Football fans were greeted by the sight of around 100 Christian demonstrators on Sunday as they made their way to Northern Ireland’s European Championship game at Windsor Park.
The protestors were members of the Free Presbyterian Church, aggrieved at the decision to stage a home match on a Sunday for the first time, and a number bore placards reading: “Remember the Sabbath day and keep it holy”.
Rev David McLaughlin said the match not only clashed with this Biblical edict, but also with worship at Tyndale Memorial church, close to the stadium.
It was there the demonstrators gathered from around 4pm, one hour before kick-off.
Rev McLaughlin led the service, which began with what he dubbed the denomination’s “battle hymn” – I Am Not Afraid to Own My Lord.
Prayers followed, plus a reading of the 10 Commandments.
At least one protestor had come from as far away as Kesh in Co Fermanagh to attend.

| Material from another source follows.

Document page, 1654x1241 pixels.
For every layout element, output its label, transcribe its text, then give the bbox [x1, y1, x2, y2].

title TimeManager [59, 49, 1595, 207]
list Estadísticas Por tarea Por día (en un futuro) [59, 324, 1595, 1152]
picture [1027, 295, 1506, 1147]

Rev McLaughlin, from Carryduff congregation, said: “We felt the service of witness, as far as we were concerned, went very well. It wasn’t our intention to be confrontational with the fans, because our beef isn’t really with the fans.
“Many of our church people who are fans were disenfranchised today, and weren’t able to go.”
Instead, he reiterated that their “beef” was with those responsible for scheduling the fixture against Finland.
He also said the end of the match coincided with the venue’s 6.30pm service.
As for the fans passing by on the way into the Belfast stadium, he said: “There were a few fans displaying their displeasure and disquiet that we were there. I think some of them would have presumed we were in opposition to them. We’re not.”
However, he added: “They weren’t as raucous as I thought they could have been.”
Although some had raised their voices and clenched their fists, he said, they were generally well behaved.
Prominent church figure Rev David McIlveen had just returned from the USA yesterday afternoon and said he deeply regretted not being able to attend the protest.
Asked if there would be more protests in the future, he said: “I would expect so, yes.
“This is really an ongoing thing in an effort to maintain the sanctity of the Lord’s Day.”
The fixture was a qualifying match for the 2016 Euro finals, run by UEFA, the continent’s footballing authority. Northern Ireland beat Finland 2-1.
Jim Shaw, president of the Irish Football Association, had previously told the News Letter: “You can’t choose dates... In the old system all teams came together and chose what dates they would play, but this is the first competition where that is no longer the case.”